**THE PROBLEM:**
Only a number is wanted here: how many lines in the records below contain the string "action".

**PROVIDED DATA:**
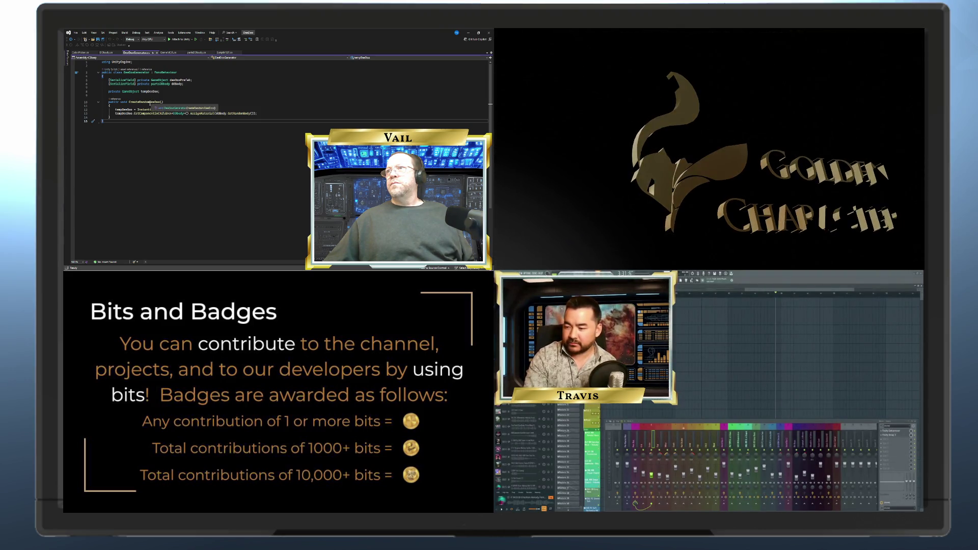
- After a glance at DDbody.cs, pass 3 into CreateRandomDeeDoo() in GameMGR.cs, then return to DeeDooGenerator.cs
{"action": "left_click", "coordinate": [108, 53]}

--

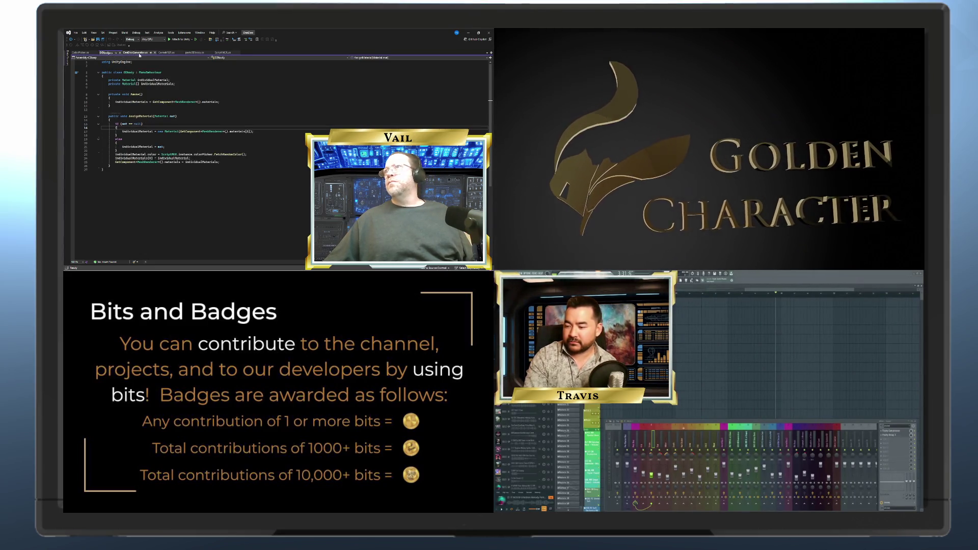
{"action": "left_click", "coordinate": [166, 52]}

**ANSWER:**
2